How Deep Is The Rough At Oakland Hills For the US Junior Amateur?

The USGA has a reputation for encouraging the cultivation of soul crushing rough at its championship venues. Par is to be protected at all costs, and growing out the rough is one way to do that.

So how deep is it at Oakland Hills for the 2024 US Junior Amateur?

Really deep.

There is a ball in the photo at the top of the page. On a drive on seventeen North, an unlucky player hit one of the few trees on the course, dropping the ball into the rough. I saw where it landed, and went to stand near it so the player could find it more easily.

While he walked up the fairway, I took a few photos. Below is one that’s closer.

As the player approached, I stepped back and asked “do you see it?”

He was five feet away.

“No,” he said.

I pointed straight at it. He walked forward and nearly stepped on it. it was that deep, and a tuft between player and ball made it nearly invisible. Finally, he recognized his predicament.

“That’s an unlucky lie,” he said.

I said nothing, because there was nothing to be said. I just smiled and gave a friendly wave as I trooped on back toward the tee, where I was hoping to get a photo of one of the leaders.

But.
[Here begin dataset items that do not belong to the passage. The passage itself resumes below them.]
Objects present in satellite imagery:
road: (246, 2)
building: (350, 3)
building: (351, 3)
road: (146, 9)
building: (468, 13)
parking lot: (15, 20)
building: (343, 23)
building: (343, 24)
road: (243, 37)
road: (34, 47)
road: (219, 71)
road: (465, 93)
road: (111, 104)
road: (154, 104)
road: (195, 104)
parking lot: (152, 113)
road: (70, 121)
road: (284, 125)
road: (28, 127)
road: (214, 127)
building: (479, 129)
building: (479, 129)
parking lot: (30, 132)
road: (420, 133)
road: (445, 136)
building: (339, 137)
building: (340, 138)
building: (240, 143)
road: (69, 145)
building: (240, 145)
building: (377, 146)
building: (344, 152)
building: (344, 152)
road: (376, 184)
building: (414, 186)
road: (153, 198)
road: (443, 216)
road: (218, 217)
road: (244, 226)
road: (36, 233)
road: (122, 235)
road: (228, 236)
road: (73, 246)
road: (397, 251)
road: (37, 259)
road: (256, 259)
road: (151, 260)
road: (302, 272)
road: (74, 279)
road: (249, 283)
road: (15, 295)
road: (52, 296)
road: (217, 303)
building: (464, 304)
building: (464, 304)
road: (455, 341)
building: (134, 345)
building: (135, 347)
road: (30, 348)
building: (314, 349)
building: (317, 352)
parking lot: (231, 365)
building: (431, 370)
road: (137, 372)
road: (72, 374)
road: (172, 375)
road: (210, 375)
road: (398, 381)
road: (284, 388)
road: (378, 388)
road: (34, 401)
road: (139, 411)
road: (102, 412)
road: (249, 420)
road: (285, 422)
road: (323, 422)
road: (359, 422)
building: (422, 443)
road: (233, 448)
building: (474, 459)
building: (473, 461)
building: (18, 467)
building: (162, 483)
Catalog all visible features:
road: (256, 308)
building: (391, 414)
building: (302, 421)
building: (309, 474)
Yes. It was a bad lie.

And it was exactly as the USGA intended.

Later, I was following a group with a player who looked poised to make a nice run up the leaderboard. His tee shot on twelve, however, found the rough on the right. He hacked his way out of it, but it is so deep that there is little control. The ball flew left across the fairway. His third out of the rough was short of the green in the bunker right. His fourth was away from the hole. His putt was short for five, and in the hole for six.

Seemingly unnerved, his next hole also found trouble. In thre eholes he went from climbing to falling.

Playing out of such rough is about so much more than strength and skill. I think it also is about mental resilience. A great player finds rough, but doesn’t let it ruin a round. Great players take their medicine and move on.

I once read that great cornerbacks in football are the ones who move on from failures, because failures are inevitable. They can only worry about the next pass.

That strikes me as also true of golf. In golf, failures are inevitable. The only shot that matters is the next one.